■ DESCRIPTION OF THE TASK ■
In the entries below, identify every line with the string "tejados" and copy it.

■ GIVEN DATA ■
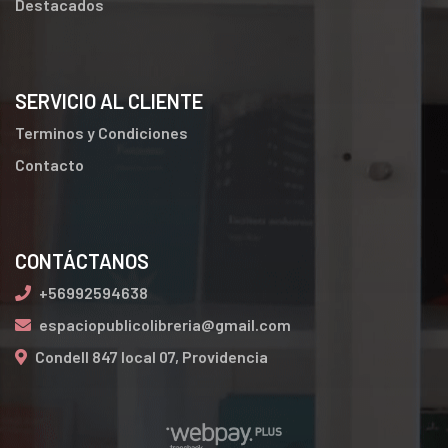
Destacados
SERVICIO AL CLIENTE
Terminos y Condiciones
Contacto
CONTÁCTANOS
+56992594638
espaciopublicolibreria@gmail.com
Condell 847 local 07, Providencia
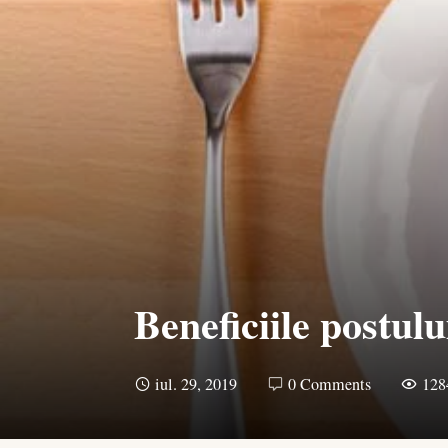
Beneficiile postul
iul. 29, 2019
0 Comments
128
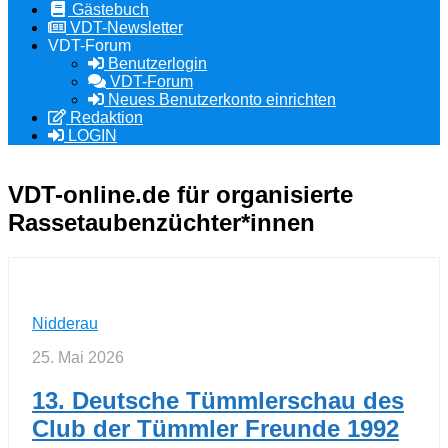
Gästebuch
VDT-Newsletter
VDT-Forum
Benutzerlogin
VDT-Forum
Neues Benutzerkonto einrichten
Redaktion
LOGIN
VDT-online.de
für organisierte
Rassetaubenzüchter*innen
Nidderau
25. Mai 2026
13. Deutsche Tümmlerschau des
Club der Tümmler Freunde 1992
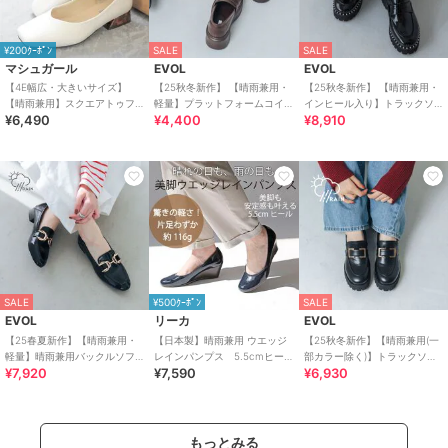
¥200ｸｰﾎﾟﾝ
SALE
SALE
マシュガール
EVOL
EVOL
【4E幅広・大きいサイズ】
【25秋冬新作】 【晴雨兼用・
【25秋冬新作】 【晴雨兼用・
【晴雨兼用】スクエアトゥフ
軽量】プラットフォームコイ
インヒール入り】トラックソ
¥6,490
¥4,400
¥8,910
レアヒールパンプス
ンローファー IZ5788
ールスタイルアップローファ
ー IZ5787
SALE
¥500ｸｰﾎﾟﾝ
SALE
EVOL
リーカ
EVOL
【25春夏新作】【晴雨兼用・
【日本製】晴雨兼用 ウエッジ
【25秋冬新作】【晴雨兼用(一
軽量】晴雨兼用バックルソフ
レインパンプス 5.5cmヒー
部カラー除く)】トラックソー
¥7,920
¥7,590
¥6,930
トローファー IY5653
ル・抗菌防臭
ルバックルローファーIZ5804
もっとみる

* * *

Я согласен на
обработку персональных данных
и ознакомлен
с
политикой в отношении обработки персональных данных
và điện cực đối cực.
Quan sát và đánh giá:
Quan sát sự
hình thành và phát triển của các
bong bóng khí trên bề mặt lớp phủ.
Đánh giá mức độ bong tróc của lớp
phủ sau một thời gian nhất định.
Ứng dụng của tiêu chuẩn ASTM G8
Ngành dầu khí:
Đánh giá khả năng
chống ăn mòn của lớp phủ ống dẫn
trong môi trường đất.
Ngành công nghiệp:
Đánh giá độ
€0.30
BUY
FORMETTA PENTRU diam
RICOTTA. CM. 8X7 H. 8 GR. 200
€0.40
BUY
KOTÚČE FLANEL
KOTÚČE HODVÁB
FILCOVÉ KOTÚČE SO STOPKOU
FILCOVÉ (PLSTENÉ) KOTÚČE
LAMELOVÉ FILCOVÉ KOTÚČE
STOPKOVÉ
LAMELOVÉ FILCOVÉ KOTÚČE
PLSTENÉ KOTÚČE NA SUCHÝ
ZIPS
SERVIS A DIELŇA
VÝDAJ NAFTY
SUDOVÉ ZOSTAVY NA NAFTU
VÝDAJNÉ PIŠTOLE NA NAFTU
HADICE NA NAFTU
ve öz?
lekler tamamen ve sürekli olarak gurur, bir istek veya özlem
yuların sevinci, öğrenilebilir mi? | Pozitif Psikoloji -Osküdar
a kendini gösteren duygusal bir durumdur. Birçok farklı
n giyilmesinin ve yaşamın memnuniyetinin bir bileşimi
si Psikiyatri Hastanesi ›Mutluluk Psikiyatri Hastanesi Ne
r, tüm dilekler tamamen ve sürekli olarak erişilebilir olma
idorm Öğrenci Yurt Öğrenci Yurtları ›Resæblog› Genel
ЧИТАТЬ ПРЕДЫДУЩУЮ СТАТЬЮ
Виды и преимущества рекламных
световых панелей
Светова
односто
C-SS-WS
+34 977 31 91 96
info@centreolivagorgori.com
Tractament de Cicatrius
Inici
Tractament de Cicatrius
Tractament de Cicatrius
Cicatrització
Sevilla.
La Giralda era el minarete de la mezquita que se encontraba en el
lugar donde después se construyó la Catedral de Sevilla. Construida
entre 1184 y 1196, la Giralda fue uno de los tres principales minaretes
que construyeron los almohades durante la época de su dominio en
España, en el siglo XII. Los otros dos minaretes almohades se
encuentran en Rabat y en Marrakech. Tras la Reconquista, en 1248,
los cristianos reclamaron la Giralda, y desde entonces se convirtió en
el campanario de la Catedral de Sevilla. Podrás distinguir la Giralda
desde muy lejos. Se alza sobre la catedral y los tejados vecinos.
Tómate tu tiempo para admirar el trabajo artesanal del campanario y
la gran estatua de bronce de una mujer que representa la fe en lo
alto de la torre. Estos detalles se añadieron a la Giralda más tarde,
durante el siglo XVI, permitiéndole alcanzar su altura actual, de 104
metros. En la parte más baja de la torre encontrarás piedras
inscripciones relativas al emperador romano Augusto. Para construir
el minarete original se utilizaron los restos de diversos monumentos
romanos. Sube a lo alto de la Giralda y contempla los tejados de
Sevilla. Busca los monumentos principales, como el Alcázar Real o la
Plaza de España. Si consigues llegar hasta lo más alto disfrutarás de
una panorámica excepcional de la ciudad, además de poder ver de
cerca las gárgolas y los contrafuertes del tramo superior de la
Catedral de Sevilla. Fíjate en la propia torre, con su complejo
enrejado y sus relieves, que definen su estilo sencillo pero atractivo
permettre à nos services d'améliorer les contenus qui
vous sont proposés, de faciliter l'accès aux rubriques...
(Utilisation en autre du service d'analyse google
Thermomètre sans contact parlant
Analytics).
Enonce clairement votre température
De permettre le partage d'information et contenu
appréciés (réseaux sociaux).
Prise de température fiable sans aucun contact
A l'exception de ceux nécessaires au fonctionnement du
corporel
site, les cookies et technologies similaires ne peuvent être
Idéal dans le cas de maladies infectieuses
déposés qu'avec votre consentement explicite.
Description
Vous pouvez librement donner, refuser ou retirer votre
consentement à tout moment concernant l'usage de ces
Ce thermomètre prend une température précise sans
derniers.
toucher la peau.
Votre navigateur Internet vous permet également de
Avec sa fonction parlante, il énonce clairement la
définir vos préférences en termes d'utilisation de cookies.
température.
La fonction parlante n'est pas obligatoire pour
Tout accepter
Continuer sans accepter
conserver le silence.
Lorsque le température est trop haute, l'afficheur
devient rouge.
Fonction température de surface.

■ RESULT BELOW ■
desde muy lejos. Se alza sobre la catedral y los tejados vecinos.
romanos. Sube a lo alto de la Giralda y contempla los tejados de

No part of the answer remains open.